Bruce Rauner became a Republican rock star when he unseated a Democratic governor in left-leaning Illinois, pledging to run Barack Obama’s home state in the mold of GOP darlings Scott Walker and Mitch Daniels. But as he takes office this month, many are wondering: Can he deliver on the hype?
There are reasons to believe the answer is no, and that Rauner’s victories may have ended on Election Day. Unlike Walker in Wisconsin and Daniels in Indiana — governors Rauner has called his role models — he inherits a state with deep financial problems and a Legislature that’s overwhelmingly Democratic. That could make achieving his top priorities, such as closing the state’s multibillion-dollar budget hole and switching public employees to a 401k-style retirement system, far more difficult.
But Rauner and others insist that Illinois’ first divided government in more than a decade won’t mean four years of gridlock, but rather produce the kind of chemistry needed to end years of legislative near-paralysis.
If so, Illinois could be a notable outlier in an increasingly polarized nation of red and blue states, and could also help Republicans solve the mystery of how to become relevant again in a place that’s been trending strongly Democratic.
“People have cherry picked (businesses) from us and laughed at us for many years,” said Republican state Sen. Bill Brady. “I think now people are looking at us with a cautious but also optimistic eye.”
Heightening Rauner’s predicament is Illinois’ history of putting off major issues that other states tackled during the recession. Thus, the state now has the nation’s worst-funded public pension system, slower-than-average job growth, billions in unpaid bills and the worst credit rating.
The political dynamic is now changed, either for better or worse.
With a Republican in the governor’s office, GOP lawmakers will at least have an incentive — some would say mandate — to put “yes” votes on major initiatives rather than just uniformly opposing, and Democrats may have to compromise more.

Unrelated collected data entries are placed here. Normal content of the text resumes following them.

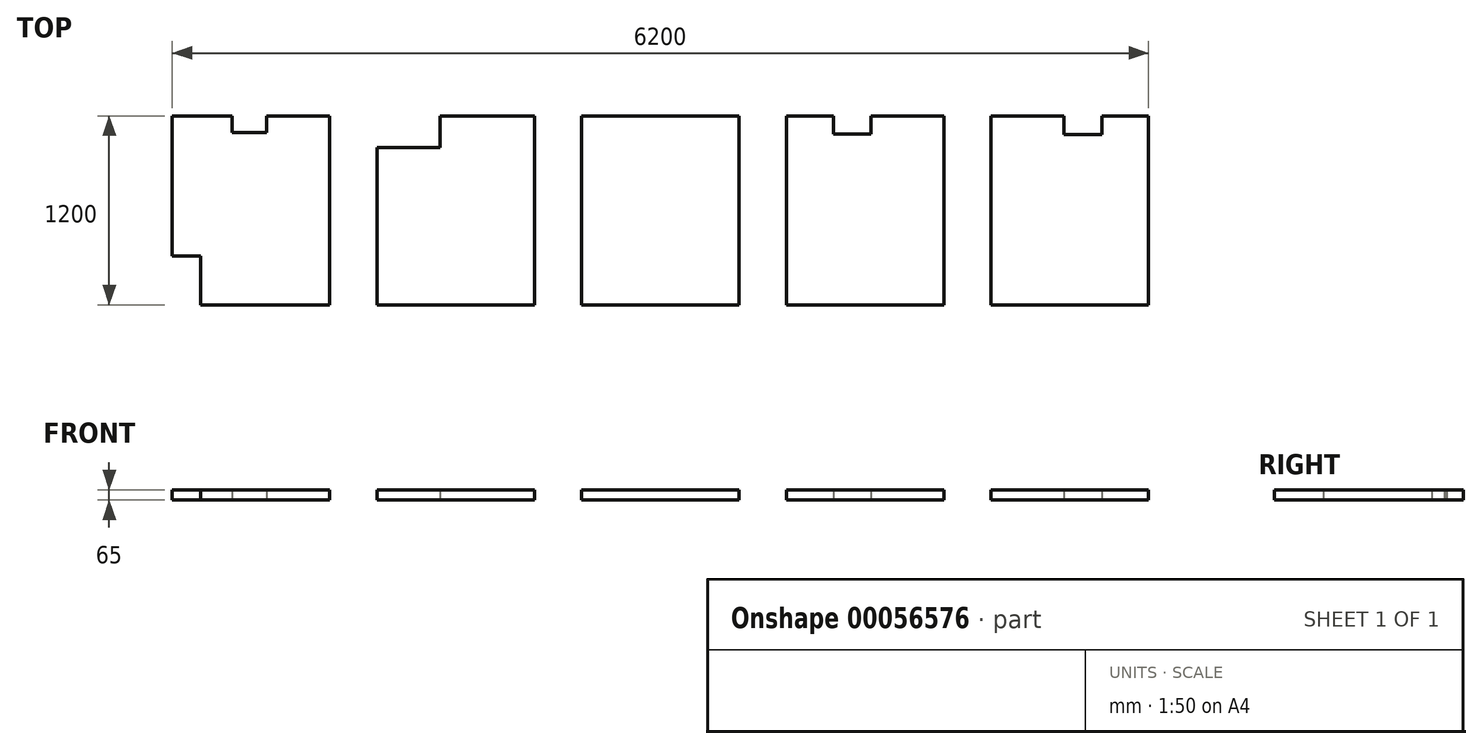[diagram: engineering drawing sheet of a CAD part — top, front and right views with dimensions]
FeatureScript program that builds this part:
annotation { "Feature Type Name" : "Feature", "Feature Type Description" : "" }
export const myFeature = defineFeature(function(context is Context, id is Id, definition is map)
    precondition{}
    {
        {
            var Q0;
            Q0=qCreatedBy(makeId("Top.planeOp"),FACE);
            var sketch = newSketch(context, id + "F0", { "sketchPlane" : qUnion([Q0])});
            skLineSegment(sketch, "E0.bottom", {"start": v(-563.41, 568.52) * mm, "end": v(-183.41, 568.52) * mm});
            skLineSegment(sketch, "E0.top", {"start": v(-383.41, -631.48) * mm, "end": v(436.59, -631.48) * mm});
            skLineSegment(sketch, "E0.left", {"start": v(-563.41, 568.52) * mm, "end": v(-563.41, -321.48) * mm});
            skLineSegment(sketch, "E0.right", {"start": v(436.59, 568.52) * mm, "end": v(436.59, -631.48) * mm});
            skLineSegment(sketch, "E1.top", {"start": v(-563.41, -321.48) * mm, "end": v(-383.41, -321.48) * mm});
            skLineSegment(sketch, "E1.right", {"start": v(-383.41, -631.48) * mm, "end": v(-383.41, -321.48) * mm});
            skLineSegment(sketch, "E2.top", {"start": v(-183.41, 463.52) * mm, "end": v(36.59, 463.52) * mm});
            skLineSegment(sketch, "E2.left", {"start": v(-183.41, 568.52) * mm, "end": v(-183.41, 463.52) * mm});
            skLineSegment(sketch, "E2.right", {"start": v(36.59, 568.52) * mm, "end": v(36.59, 463.52) * mm});
            skLineSegment(sketch, "E3.trimOffspring", {"start": v(36.59, 568.52) * mm, "end": v(436.59, 568.52) * mm});
            skLineSegment(sketch, "E4.bottom", {"start": v(1136.59, 568.52) * mm, "end": v(1736.59, 568.52) * mm});
            skLineSegment(sketch, "E4.top", {"start": v(736.59, -631.48) * mm, "end": v(1736.59, -631.48) * mm});
            skLineSegment(sketch, "E4.left", {"start": v(736.59, 368.52) * mm, "end": v(736.59, -631.48) * mm});
            skLineSegment(sketch, "E4.right", {"start": v(1736.59, 568.52) * mm, "end": v(1736.59, -631.48) * mm});
            skLineSegment(sketch, "E5.top", {"start": v(736.59, 368.52) * mm, "end": v(1136.59, 368.52) * mm});
            skLineSegment(sketch, "E5.right", {"start": v(1136.59, 568.52) * mm, "end": v(1136.59, 368.52) * mm});
            skLineSegment(sketch, "E6.bottom", {"start": v(2036.59, 568.52) * mm, "end": v(3036.59, 568.52) * mm});
            skLineSegment(sketch, "E6.top", {"start": v(2036.59, -631.48) * mm, "end": v(3036.59, -631.48) * mm});
            skLineSegment(sketch, "E6.left", {"start": v(2036.59, 568.52) * mm, "end": v(2036.59, -631.48) * mm});
            skLineSegment(sketch, "E6.right", {"start": v(3036.59, 568.52) * mm, "end": v(3036.59, -631.48) * mm});
            skLineSegment(sketch, "E7.bottom", {"start": v(3336.59, 568.52) * mm, "end": v(3635.59, 568.52) * mm});
            skLineSegment(sketch, "E7.top", {"start": v(3336.59, -631.48) * mm, "end": v(4336.59, -631.48) * mm});
            skLineSegment(sketch, "E7.left", {"start": v(3336.59, 568.52) * mm, "end": v(3336.59, -631.48) * mm});
            skLineSegment(sketch, "E7.right", {"start": v(4336.59, 568.52) * mm, "end": v(4336.59, -631.48) * mm});
            skLineSegment(sketch, "E8.top", {"start": v(3635.59, 453.52) * mm, "end": v(3875.59, 453.52) * mm});
            skLineSegment(sketch, "E8.left", {"start": v(3635.59, 568.52) * mm, "end": v(3635.59, 453.52) * mm});
            skLineSegment(sketch, "E8.right", {"start": v(3875.59, 568.52) * mm, "end": v(3875.59, 453.52) * mm});
            skLineSegment(sketch, "E9.trimOffspring", {"start": v(3875.59, 568.52) * mm, "end": v(4336.59, 568.52) * mm});
            skLineSegment(sketch, "E10.bottom", {"start": v(4636.59, 568.52) * mm, "end": v(5100.59, 568.52) * mm});
            skLineSegment(sketch, "E10.top", {"start": v(4636.59, -631.48) * mm, "end": v(5636.59, -631.48) * mm});
            skLineSegment(sketch, "E10.left", {"start": v(4636.59, 568.52) * mm, "end": v(4636.59, -631.48) * mm});
            skLineSegment(sketch, "E10.right", {"start": v(5636.59, 568.52) * mm, "end": v(5636.59, -631.48) * mm});
            skLineSegment(sketch, "E11.top", {"start": v(5100.59, 448.52) * mm, "end": v(5340.59, 448.52) * mm});
            skLineSegment(sketch, "E11.left", {"start": v(5100.59, 568.52) * mm, "end": v(5100.59, 448.52) * mm});
            skLineSegment(sketch, "E11.right", {"start": v(5340.59, 568.52) * mm, "end": v(5340.59, 448.52) * mm});
            skLineSegment(sketch, "E12.trimOffspring", {"start": v(5340.59, 568.52) * mm, "end": v(5636.59, 568.52) * mm});
            skSolve(sketch);
        }
        {
            var Q0;
            Q0 = qSketchRegion(id + "F0", true);
            extrude(context, id + "F1", {"entities" : qUnion([Q0]), "depth" : 65 * mm});
        }
    });
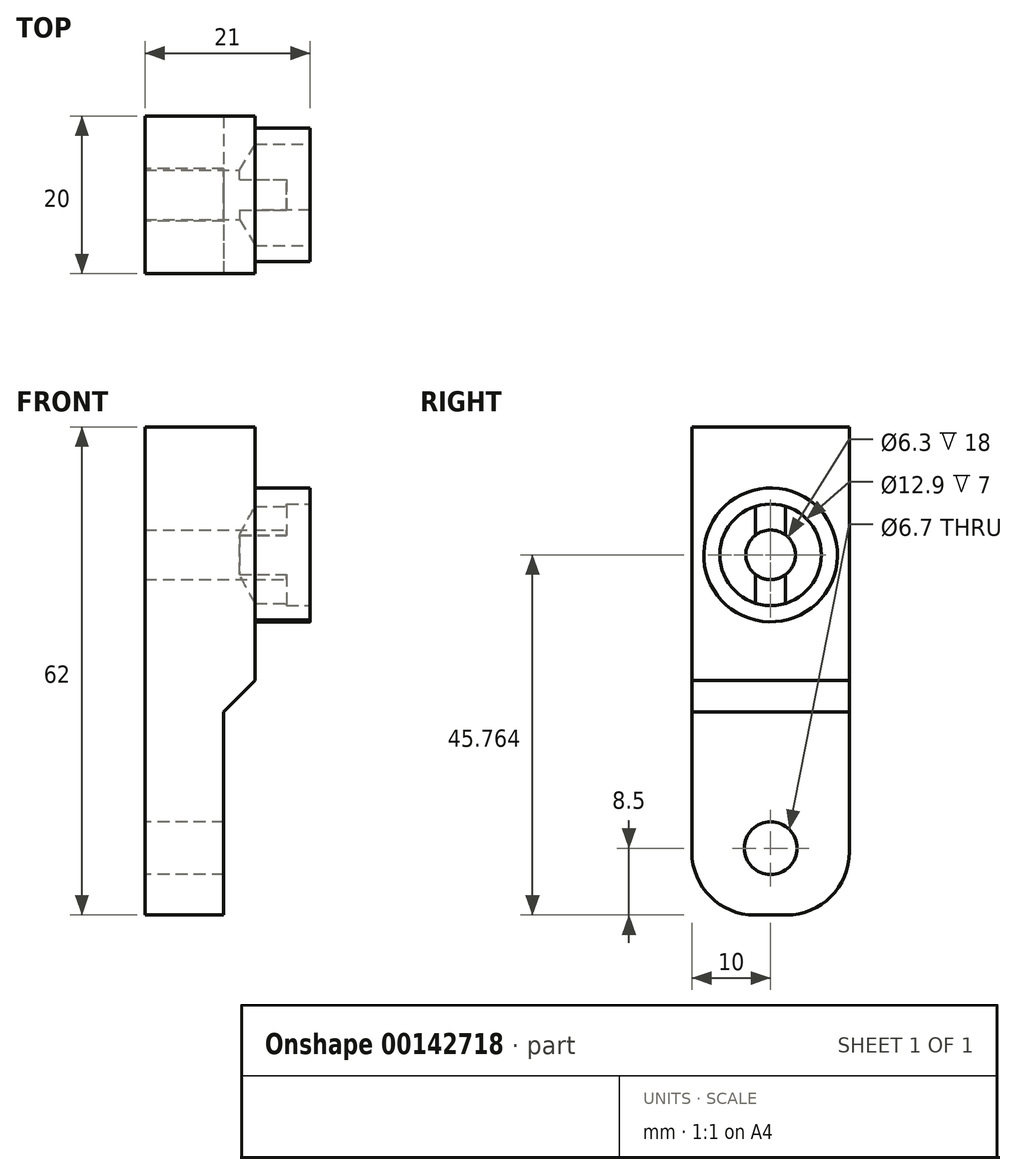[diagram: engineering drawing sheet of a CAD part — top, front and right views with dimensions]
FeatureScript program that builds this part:
annotation { "Feature Type Name" : "Feature", "Feature Type Description" : "" }
export const myFeature = defineFeature(function(context is Context, id is Id, definition is map)
    precondition{}
    {
        {
            var Q0;
            Q0=qCreatedBy(makeId("Right.planeOp"),FACE);
            var sketch = newSketch(context, id + "F0", { "sketchPlane" : qUnion([Q0])});
            skLineSegment(sketch, "E0.bottom", {"start": v(-20, 0) * mm, "end": v(0, 0) * mm});
            skLineSegment(sketch, "E0.top", {"start": v(-20, -62) * mm, "end": v(0, -62) * mm});
            skLineSegment(sketch, "E0.left", {"start": v(-20, 0) * mm, "end": v(-20, -62) * mm});
            skLineSegment(sketch, "E0.right", {"start": v(0, 0) * mm, "end": v(0, -62) * mm});
            skPoint(sketch, "E1", {"position": v(-10, -53) * mm});
            skSolve(sketch);
        }
        {
            var Q0;
            Q0 = qSketchRegion(id + "F0", true);
            extrude(context, id + "F1", {"entities" : qUnion([Q0]), "depth" : 14 * mm});
        }
        {
            var Q0;
            Q0=makeQuery(id+"F1.opExtrude","CAP_FACE",FACE,{"disambiguationData":[OSD([sQuery(id+"F0.wireOp",EDGE,"E0.bottom"),sQuery(id+"F0.wireOp",EDGE,"E0.top"),sQuery(id+"F0.wireOp",EDGE,"E0.left"),sQuery(id+"F0.wireOp",EDGE,"E0.right")])],"isStart":false});
            var sketch = newSketch(context, id + "F2", { "sketchPlane" : qUnion([Q0])});
            skCircle(sketch, "E2", {"center": v(-10, -16.24) * mm, "radius": 8.5 * mm});
            skSolve(sketch);
        }
        {
            var Q0;
            Q0 = qSketchRegion(id + "F2", true);
            extrude(context, id + "F3", {"entities" : qUnion([Q0]), "operationType" : NewBodyOperationType.ADD, "depth" : 7 * mm});
        }
        {
            var Q0;
            Q0=makeQuery(id+"F3.opExtrude","CAP_FACE",FACE,{"disambiguationData":[OSD([sQuery(id+"F2.wireOp",EDGE,"E2")])],"isStart":false});
            var sketch = newSketch(context, id + "F4", { "sketchPlane" : qUnion([Q0])});
            skPoint(sketch, "E3", {"position": v(-10, -16.24) * mm});
            skSolve(sketch);
        }
        {
            var Q0;
            Q0=sQuery(id+"F4.wireOp",VERTEX,"E3");
            var Q1;
            Q1=makeQuery(id+"F1.opExtrude","SWEPT_BODY",BODY,{"disambiguationData":[OSD([sQuery(id+"F0.wireOp",EDGE,"E0.bottom"),sQuery(id+"F0.wireOp",EDGE,"E0.top"),sQuery(id+"F0.wireOp",EDGE,"E0.left"),sQuery(id+"F0.wireOp",EDGE,"E0.right")])]});
            hole(context, id + "F5", {"style" : HoleStyle.SIMPLE, "endStyle" : HoleEndStyle.BLIND, "holeDiameter" : 12.9 * mm, "holeDepth" : 7 * mm, "locations" : qUnion([Q0]), "scope" : qUnion([Q1])});
        }
        {
            var Q0;
            Q0=makeQuery(id+"F3.opExtrude","CAP_FACE",FACE,{"disambiguationData":[OSD([sQuery(id+"F2.wireOp",EDGE,"E2")])],"isStart":false});
            var sketch = newSketch(context, id + "F6", { "sketchPlane" : qUnion([Q0])});
            skLineSegment(sketch, "E4.bottom", {"start": v(-8.09, -24.52) * mm, "end": v(-11.94, -24.52) * mm});
            skLineSegment(sketch, "E4.top", {"start": v(-8.09, -7.96) * mm, "end": v(-11.94, -7.96) * mm});
            skLineSegment(sketch, "E4.left", {"start": v(-8.09, -24.52) * mm, "end": v(-8.09, -7.96) * mm});
            skLineSegment(sketch, "E4.right", {"start": v(-11.94, -24.52) * mm, "end": v(-11.94, -7.96) * mm});
            skSolve(sketch);
        }
        {
            var Q0;
            Q0 = qSketchRegion(id + "F6", true);
            extrude(context, id + "F7", {"entities" : qUnion([Q0]), "operationType" : NewBodyOperationType.ADD, "oppositeDirection" : true, "depth" : 11.6 * mm});
        }
        {
            var Q0;
            Q0=makeQuery(id+"F7.boolean.opBoolean","MERGE",FACE,{"derivedFrom":[makeQuery(id+"F3.opExtrude","CAP_FACE",FACE,{"disambiguationData":[OSD([sQuery(id+"F2.wireOp",EDGE,"E2")])],"isStart":false}),makeQuery(id+"F7.opExtrude","CAP_FACE",FACE,{"disambiguationData":[OSD([sQuery(id+"F6.wireOp",EDGE,"E4.bottom"),sQuery(id+"F6.wireOp",EDGE,"E4.top"),sQuery(id+"F6.wireOp",EDGE,"E4.left"),sQuery(id+"F6.wireOp",EDGE,"E4.right")])],"isStart":true})]});
            var sketch = newSketch(context, id + "F8", { "sketchPlane" : qUnion([Q0])});
            skPoint(sketch, "E5", {"position": v(-10, -16.24) * mm});
            skSolve(sketch);
        }
        {
            var Q0;
            Q0=sQuery(id+"F8.wireOp",VERTEX,"E5");
            var Q1;
            Q1=makeQuery(id+"F1.opExtrude","SWEPT_BODY",BODY,{"disambiguationData":[OSD([sQuery(id+"F0.wireOp",EDGE,"E0.bottom"),sQuery(id+"F0.wireOp",EDGE,"E0.top"),sQuery(id+"F0.wireOp",EDGE,"E0.left"),sQuery(id+"F0.wireOp",EDGE,"E0.right")])]});
            hole(context, id + "F9", {"style" : HoleStyle.SIMPLE, "endStyle" : HoleEndStyle.THROUGH, "holeDiameter" : 6.3 * mm, "locations" : qUnion([Q0]), "scope" : qUnion([Q1]), "isTappedThrough" : true});
        }
        {
            var Q0;
            Q0=makeQuery(id+"F7.boolean.opBoolean","MERGE",FACE,{"derivedFrom":[makeQuery(id+"F3.opExtrude","CAP_FACE",FACE,{"disambiguationData":[OSD([sQuery(id+"F2.wireOp",EDGE,"E2")])],"isStart":false}),makeQuery(id+"F7.opExtrude","CAP_FACE",FACE,{"disambiguationData":[OSD([sQuery(id+"F6.wireOp",EDGE,"E4.bottom"),sQuery(id+"F6.wireOp",EDGE,"E4.top"),sQuery(id+"F6.wireOp",EDGE,"E4.left"),sQuery(id+"F6.wireOp",EDGE,"E4.right")])],"isStart":true})]});
            var sketch = newSketch(context, id + "F10", { "sketchPlane" : qUnion([Q0])});
            skCircle(sketch, "E6", {"center": v(-10, -16.24) * mm, "radius": 6.45 * mm});
            skSolve(sketch);
        }
        {
            var Q0;
            Q0 = qSketchRegion(id + "F10", true);
            extrude(context, id + "F11", {"entities" : qUnion([Q0]), "operationType" : NewBodyOperationType.REMOVE, "oppositeDirection" : true, "depth" : 3 * mm});
        }
        {
            var Q0;
            Q0=makeQuery(id+"F1.opExtrude","SWEPT_EDGE",EDGE,{"disambiguationData":[OSD([sQuery(id+"F0.wireOp",EDGE,"E0.top"),sQuery(id+"F0.wireOp",EDGE,"E0.right")])]});
            fillet(context, id + "F12", {"entities" : qUnion([Q0]), "radius" : 8 * mm, "tangentPropagation" : true, "allowEdgeOverflow" : false});
        }
        {
            var Q0;
            Q0=makeQuery(id+"F1.opExtrude","SWEPT_EDGE",EDGE,{"disambiguationData":[OSD([sQuery(id+"F0.wireOp",EDGE,"E0.top"),sQuery(id+"F0.wireOp",EDGE,"E0.left")])]});
            fillet(context, id + "F13", {"entities" : qUnion([Q0]), "radius" : 8 * mm, "tangentPropagation" : true, "allowEdgeOverflow" : false});
        }
        {
            var Q0;
            Q0=makeQuery(id+"F1.opExtrude","SWEPT_FACE",FACE,{"disambiguationData":[OSD([sQuery(id+"F0.wireOp",EDGE,"E0.left")])]});
            var sketch = newSketch(context, id + "F14", { "sketchPlane" : qUnion([Q0])});
            skLineSegment(sketch, "E7.bottom", {"start": v(14, -32.2) * mm, "end": v(10, -32.2) * mm});
            skLineSegment(sketch, "E7.top", {"start": v(14, -69.3) * mm, "end": v(10, -69.3) * mm});
            skLineSegment(sketch, "E7.left", {"start": v(14, -32.2) * mm, "end": v(14, -69.3) * mm});
            skLineSegment(sketch, "E7.right", {"start": v(10, -32.2) * mm, "end": v(10, -69.3) * mm});
            skSolve(sketch);
        }
        {
            var Q0;
            Q0 = qSketchRegion(id + "F14", true);
            extrude(context, id + "F15", {"entities" : qUnion([Q0]), "operationType" : NewBodyOperationType.REMOVE, "oppositeDirection" : true, "depth" : 25 * mm});
        }
        {
            var Q0;
            Q0=makeQuery(id+"F1.opExtrude","CAP_FACE",FACE,{"disambiguationData":[OSD([sQuery(id+"F0.wireOp",EDGE,"E0.bottom"),sQuery(id+"F0.wireOp",EDGE,"E0.top"),sQuery(id+"F0.wireOp",EDGE,"E0.left"),sQuery(id+"F0.wireOp",EDGE,"E0.right")])],"isStart":true});
            var sketch = newSketch(context, id + "F16", { "sketchPlane" : qUnion([Q0])});
            skPoint(sketch, "E8", {"position": v(10, -53.5) * mm});
            skSolve(sketch);
        }
        {
            var Q0;
            Q0=sQuery(id+"F16.wireOp",VERTEX,"E8");
            var Q1;
            Q1=makeQuery(id+"F1.opExtrude","SWEPT_BODY",BODY,{"disambiguationData":[OSD([sQuery(id+"F0.wireOp",EDGE,"E0.bottom"),sQuery(id+"F0.wireOp",EDGE,"E0.top"),sQuery(id+"F0.wireOp",EDGE,"E0.left"),sQuery(id+"F0.wireOp",EDGE,"E0.right")])]});
            hole(context, id + "F17", {"style" : HoleStyle.SIMPLE, "endStyle" : HoleEndStyle.THROUGH, "holeDiameter" : 6.7 * mm, "locations" : qUnion([Q0]), "scope" : qUnion([Q1]), "isTappedThrough" : true});
        }
        {
            var Q0;
            Q0=makeQuery(id+"F15.boolean.opBoolean","COPY",EDGE,{"derivedFrom":makeQuery(id+"F15.opExtrude","SWEPT_EDGE",EDGE,{"disambiguationData":[OSD([sQuery(id+"F14.wireOp",EDGE,"E7.bottom"),sQuery(id+"F14.wireOp",EDGE,"E7.right")])]})});
            chamfer(context, id + "F18", {"entities" : qUnion([Q0]), "width" : 4 * mm, "tangentPropagation" : true});
        }
    });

“I think they’ll be very productive,” said former Illinois Republican Party Chairman Pat Brady.
But first, Rauner has fences to mend. The multimillionaire private equity investor spent the year-long campaign ripping Democratic Gov. Pat Quinn and the powerful leaders of the Illinois House and Senate, calling them “career politicians” who drove the state into a “death spiral.”
Rauner, House Speaker Michael Madigan and Senate President John Cullerton made nice during a two-hour meeting shortly after Election Day. Rauner also been calling every member of the Legislature, saying he wants to get to know each one personally.
Many are skeptical. Among them are labor leaders, several of whom Rauner singled out by name during the campaign as contributing to the state’s financial ruin. The unions are gearing up for a fight should Rauner move to weaken their bargaining power, as Daniels and Walker did in Indiana and Wisconsin.
“Bruce Rauner has made it very clear he’s very hostile to organized labor,” said Tom Balanoff, president of the Service Employees International Union Local 1.
Yet Balanoff, who was one of those Rauner accused of “owning” state government and the Democratic Party, said his union has worked with GOP governors in the past.
Rauner himself has seemed to be lowering expectations. After telling voters during the campaign he had a plan to simultaneously lower taxes and increase spending for education, he now says the state’s finances are far worse than he was led to believe. It could be a way to give himself some wiggle room while pinning blame for unkept promises on the Democrats who preceded him.
Kirk Dillard, a former top GOP state senator, said Rauner could also benefit from his friendship with Chicago Mayor Rahm Emanuel, a relationship nurtured during Emanuel’s pre-mayoral days as an investment banker.
The state’s biggest city controls “a huge block of (Democratic) votes” in the General Assembly, noted Dillard, who added that Quinn and his Democratic predecessor, now-imprisoned ex-Gov. Rod Blagojevich, had rockier relationships with City Hall.
“That’s a huge plus” for Rauner, Dillard said.
And while both Democrats and Republicans wonder if Rauner will be in over his head because he’s never held public office before, supporters say he’s navigated state and local government in pushing education reform, working sometimes with Emanuel on the issue. After a recent governors’ session at the White House, Rauner noted that it wasn’t his first visit, telling reporters he’s “known a number of presidents.”
Dillard says he is realistic about what Rauner can accomplish.
“Gov. Rauner needs to keep his commitments to voters,” Dillard said. “And if he can’t deliver on all of them, he needs to make it clear that it’s the Democrats that are preventing him from doing so.”